* [EXTRACT PROVIDED]:
┏━━

RUSSIA, UKRAINE SET TO SIGNIFICANTLY EXPAND AGRICULTURAL OUTPUT

       PARIS: Russia and Ukraine are set to significantly expand their agricultural plantings this year as higher prices for commodities such as wheat, coarse grains and rice spur farmers to expand their plantings, the U.N. Food and Agriculture Organization said Thursday. 
       Aggregate output of wheat in the European members of the Commonwealth of Independent States, a loose alliance of ex-Soviet nations, is forecast to rise 13 percent this year to 73 million tons, the FAO said in a statement. The FAO and World Bank are taking part in meetings in Paris this week on financing farming in eastern Europe and Central Asia. 

       Russia and Ukraine will expand their wheat plantings this year by 2.4 million hectares (5.9 million acres) to 33.8 million hectares (83.5 million acres). In Russia alone, total plantings of all grains is expected to reach 46 million hectares (113 million acres) this year, 2.6 million hectares more than in 2007, the FAO said. 

       The FAO is organizing a two-day meeting in Paris to discuss the agricultural potential of countries in central and eastern Europe, the Caucasus and Central Asia.

┗━━

* [EXERCISE DATA]:
┏━━

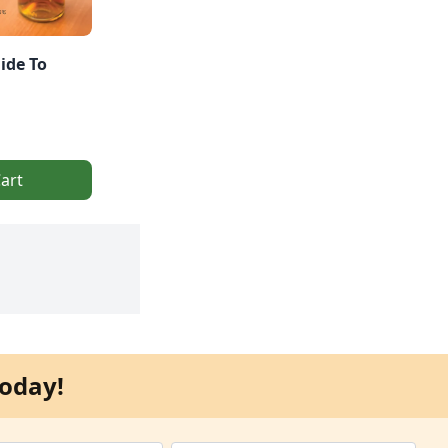
ide To
art
oday!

┗━━

* [WORK TO COMPLETE]:
1: According to the article on Russian and Ukrainian farm output, by what percentage is wheat output in the European members of the Commonwealth of Independent States forecast to rise this year?
2: Repeat the part of the article on Russian and Ukrainian farm output that lies between "Russia and Ukraine will" and "the FAO said.", inclusive.
The listing can be set aside, since nothing here depends on it.

* [ANSWERS BY ITEM NUMBER]:
1: It is forecast to rise 13 percent, to 73 million tons.

2:
Russia and Ukraine will expand their wheat plantings this year by 2.4 million hectares (5.9 million acres) to 33.8 million hectares (83.5 million acres). In Russia alone, total plantings of all grains is expected to reach 46 million hectares (113 million acres) this year, 2.6 million hectares more than in 2007, the FAO said.